In this way, the flow rate of surface runoff water from the gorge is significantly reduced, which prevents the outflow of earth and sand and reduces erosion. In addition, the dam frame 10 has a rigid structure with a triangular side cross section, so even if a boulder collides with it, it will not break like a conventional steel dam with a λ-shaped side cross section, and can reliably stop the boulders. .

As can be seen from the above explanation, the steel dam according to the present invention is constructed by providing a dam frame with a triangular side cross section and a permeable wall material with an inclined front on a steel box frame. There is no need to cast foundation concrete like in a manufactured dam, and the structural members transported to the site are assembled in the excavated part of the ravine floor into a steel box frame at the bottom of the steel dam, and the screen material on the front, back, and bottom is transparent. Because a stable foundation for a steel dam can be obtained simply by filling it with stones of a size that is not large, it has excellent workability and construction of a steel dam can be carried out quickly and easily. In addition, according to the steel dam of the present invention, running water that passes through the screen material on the sloped front of the dam frame on the steel box frame flows down into the steel box frame at the bottom, and passes through between the filled stones. Since the water is discharged into the ground through the bottom and rear screen materials and expanded, the flow rate of surface runoff downstream can be significantly reduced and the base flow can be recharged, especially during floods. This effect becomes noticeable during times of high water and high water levels, suppressing the outflow of earth and sand and erosion of the valley floor.

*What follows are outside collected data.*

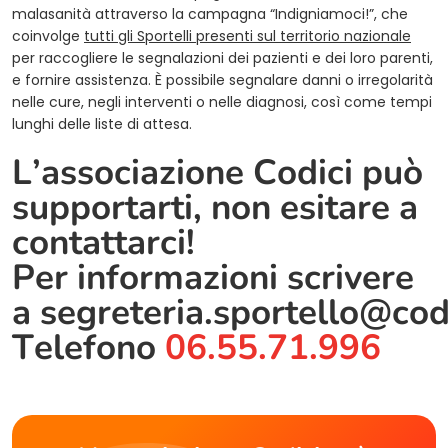
malasanità attraverso la campagna “Indigniamoci!”, che
coinvolge
tutti gli Sportelli presenti sul territorio nazionale
per raccogliere le segnalazioni dei pazienti e dei loro parenti,
e fornire assistenza. È possibile segnalare danni o irregolarità
nelle cure, negli interventi o nelle diagnosi, così come tempi
lunghi delle liste di attesa.
L’associazione Codici può
supportarti, non esitare a
contattarci!
Per informazioni scrivere
a
segreteria.sportello@cod
Telefono
06.55.71.996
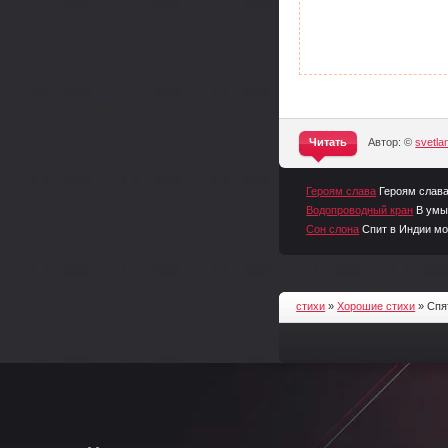
Читать
Автор: ©
svetl
^
Героям слава
Героям слава
Водопроводный кран
В умы
Сон слона
Спит в Индии мо
стихи
»
Хорошие стихи
» Спя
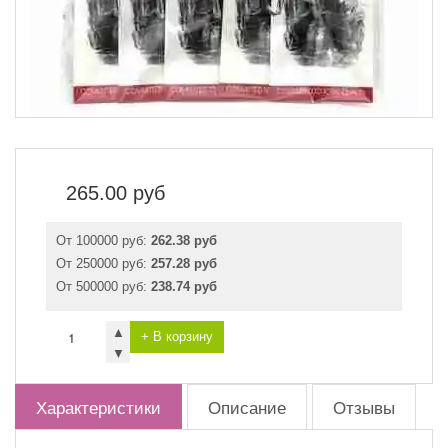
265.00
руб
От 100000 руб:
262.38 руб
От 250000 руб:
257.28 руб
От 500000 руб:
238.74 руб
▲
+ В корзину
▼
Характеристики
Описание
Отзывы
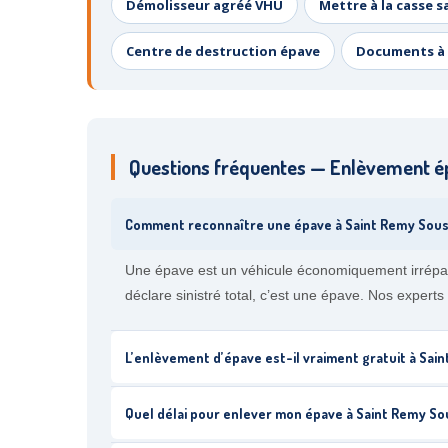
Démolisseur agréé VHU
Mettre à la casse s
Centre de destruction épave
Documents à 
Questions fréquentes — Enlèvement é
Comment reconnaître une épave à Saint Remy Sous
Une épave est un véhicule économiquement irrépara
déclare sinistré total, c’est une épave. Nos expert
L’enlèvement d’épave est-il vraiment gratuit à Sai
Quel délai pour enlever mon épave à Saint Remy So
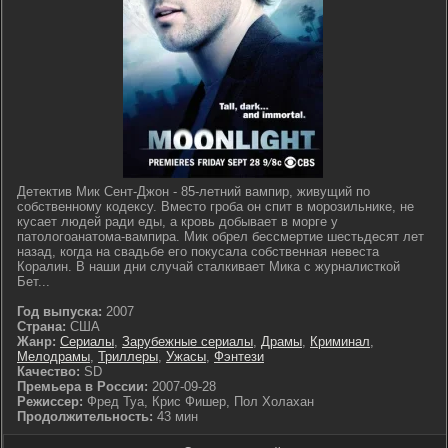
Детектив Мик Сент-Джон - 85-летний вампир, живущий по
собственному кодексу. Вместо гроба он спит в морозильнике, не
кусает людей ради еды, а кровь добывает в морге у
патологоанатома-вампира. Мик обрел бессмертие шестьдесят лет
назад, когда на свадьбе его покусала собственная невеста
Коралин. В наши дни случай сталкивает Мика с журналисткой
Бет...
Год выпуска:
2007
Страна:
США
Жанр:
Сериалы
,
Зарубежные сериалы
,
Драмы
,
Криминал
,
Мелодрамы
,
Триллеры
,
Ужасы
,
Фэнтези
Качество:
SD
Премьера в России:
2007-09-28
Режиссер:
Фред Туа, Крис Фишер, Пол Холахан
Продолжительность:
43 мин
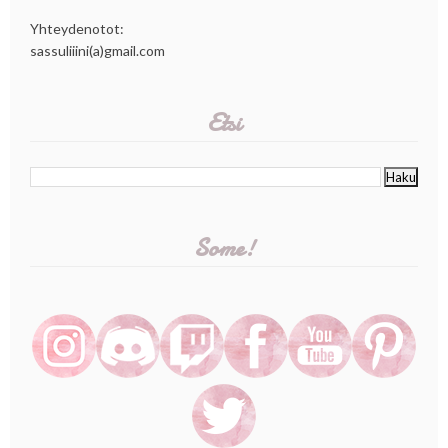
Yhteydenotot:
sassuliiini(a)gmail.com
Etsi
Some!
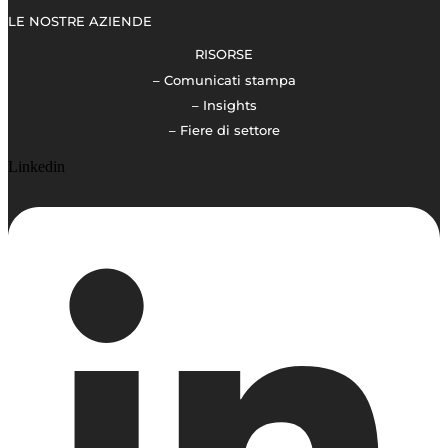
LE NOSTRE AZIENDE
RISORSE
– Comunicati stampa
– Insights
– Fiere di settore
Linkedin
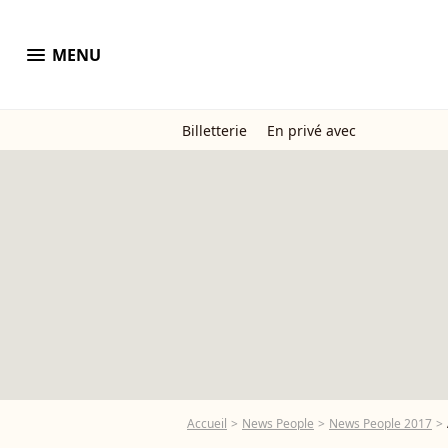
menu
MENU
Billetterie
En privé avec
Accueil
News People
News People 2017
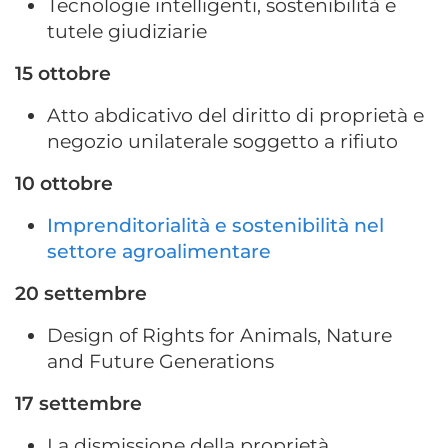
Tecnologie intelligenti, sostenibilità e
tutele giudiziarie
15 ottobre
Atto abdicativo del diritto di proprietà e
negozio unilaterale soggetto a rifiuto
10 ottobre
Imprenditorialità e sostenibilità nel
settore agroalimentare
20 settembre
Design of Rights for Animals, Nature
and Future Generations
17 settembre
La dismissione della proprietà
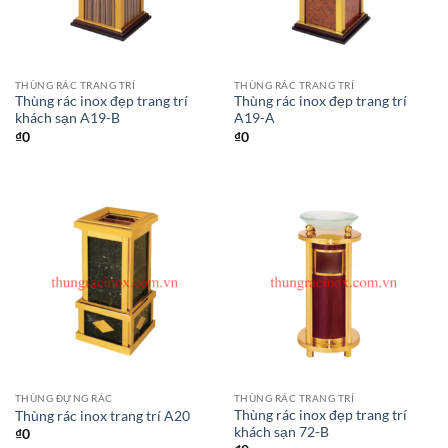
THÙNG RÁC TRANG TRÍ
THÙNG RÁC TRANG TRÍ
Thùng rác inox đẹp trang trí
Thùng rác inox đẹp trang trí
khách sạn A19-B
A19-A
₫
0
₫
0
THÙNG ĐỰNG RÁC
THÙNG RÁC TRANG TRÍ
Thùng rác inox đẹp trang trí
Thùng rác inox trang trí A20
khách sạn 72-B
₫
0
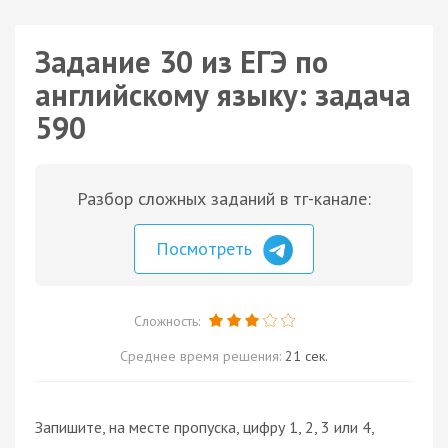
Задание 30 из ЕГЭ по
английскому языку: задача
590
Разбор сложных заданий в тг-канале:
Посмотреть
Сложность:
Среднее время решения:
21 сек.
Запишите, на месте пропуска, цифру 1, 2, 3 или 4,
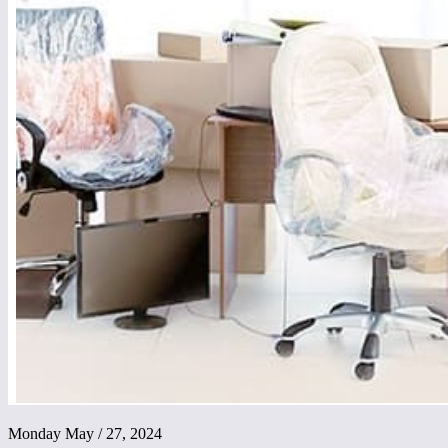
Monday May / 27, 2024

Furthermore, since the steel dam of the present invention has a rigid upper dam frame with a triangular side cross section, it can reliably catch boulders and prevent damage.

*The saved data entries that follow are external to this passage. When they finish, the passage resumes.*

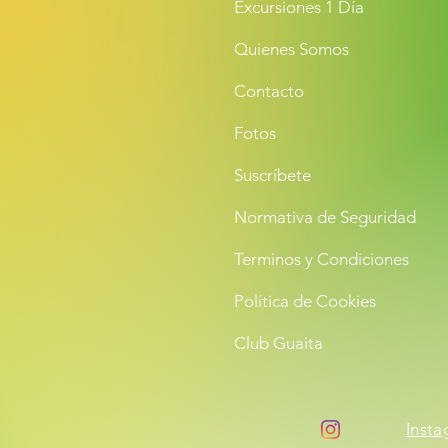
Excursiones 1 Día
Quienes Somos
Contacto
Fotos
Suscríbete
Normativa de Seguridad
Terminos y Condiciones
Política de Cookies
Club Guaita
Inst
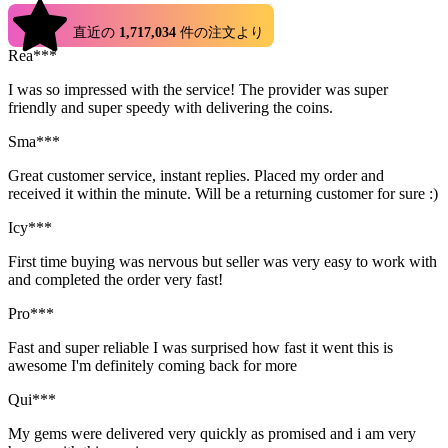
4.9
直近の
1,717,034
件の注文より
Rea***
I was so impressed with the service! The provider was super
friendly and super speedy with delivering the coins.
Sma***
Great customer service, instant replies. Placed my order and
received it within the minute. Will be a returning customer for sure :)
Icy***
First time buying was nervous but seller was very easy to work with
and completed the order very fast!
Pro***
Fast and super reliable I was surprised how fast it went this is
awesome I'm definitely coming back for more
Qui***
My gems were delivered very quickly as promised and i am very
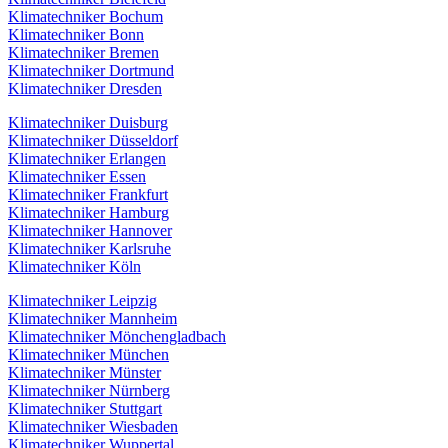
Klimatechniker Bochum
Klimatechniker Bonn
Klimatechniker Bremen
Klimatechniker Dortmund
Klimatechniker Dresden
Klimatechniker Duisburg
Klimatechniker Düsseldorf
Klimatechniker Erlangen
Klimatechniker Essen
Klimatechniker Frankfurt
Klimatechniker Hamburg
Klimatechniker Hannover
Klimatechniker Karlsruhe
Klimatechniker Köln
Klimatechniker Leipzig
Klimatechniker Mannheim
Klimatechniker Mönchengladbach
Klimatechniker München
Klimatechniker Münster
Klimatechniker Nürnberg
Klimatechniker Stuttgart
Klimatechniker Wiesbaden
Klimatechniker Wuppertal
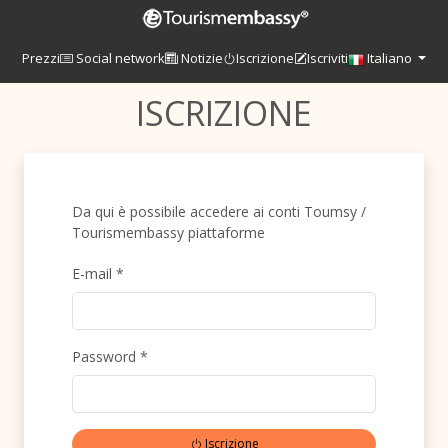
Prezzi
Social network
Notizie
Iscrizione
Iscriviti
Italiano
ISCRIZIONE
Da qui è possibile accedere ai conti Toumsy /
Tourismembassy piattaforme
E-mail *
Password *
Iscrizione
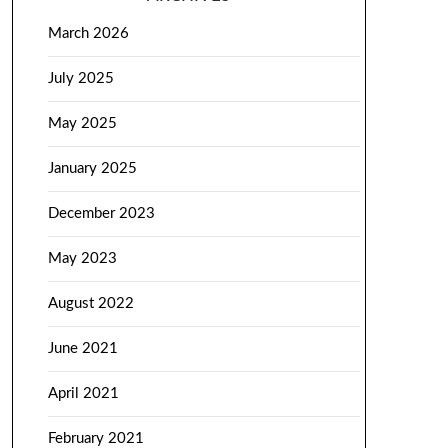
March 2026
July 2025
May 2025
January 2025
December 2023
May 2023
August 2022
June 2021
April 2021
February 2021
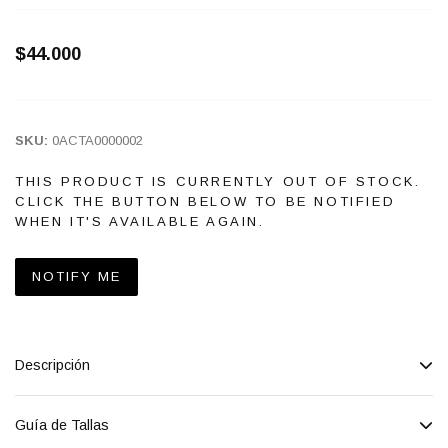
$44.000
SKU:
0ACTA0000002
THIS PRODUCT IS CURRENTLY OUT OF STOCK.
CLICK THE BUTTON BELOW TO BE NOTIFIED
WHEN IT'S AVAILABLE AGAIN.
NOTIFY ME
Descripción
Guía de Tallas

[Brief explanation of the drawing]

Figure 1 is a partially assembled perspective view of the steel dam of the present invention;
Figure 2 is a side cross-sectional view showing the assembled construction in the dugout part of the valley floor, Figure 3 is a view taken along the line A-A in Figure 2, and Figure 4 is a view taken along the line B-B in Figure 2. The perspective view, FIG. 5, is a view taken along the line C--C in FIG. 2. 1... Steel box frame, 2... Support, 3... Beam, 4... Horizontal beam, 5... Connecting plate, 6... Auxiliary column, 7... Reinforcement diagonal material,
8... Bracket, 9... Screen material, 10... Embankment frame, 11... Permeable wall material, 12... Supporting material,
13... Bracket, 14... Diagonal member, 15... Frame column, 1
6...Screen material, 17...Support column, 18...Beam, 1
9... Bracket, 20... Diagonal material, 21... Valley floor, 22
...stone, 23...sedimentary layer.

Claims (1)

[Scope of utility model registration request] The four pillars at the front, rear, left, and right corners are connected by four beams at the front, top, and bottom, and four horizontal beams at the left, right, top, and bottom, and are based on a steel box frame with screen material stretched on the front, rear, and bottom surfaces. The lower end of a transparent wall material with a front slope, which is made by stretching a screen material on the frame columns, is connected and fixed to the upper surface of the pair of upper horizontal beams of the steel box frame, and the upper end of the wall material and the steel A steel dam characterized in that a dam frame with a triangular side cross section is formed on a steel box frame by connecting the rear support of the box frame with a vertical support column.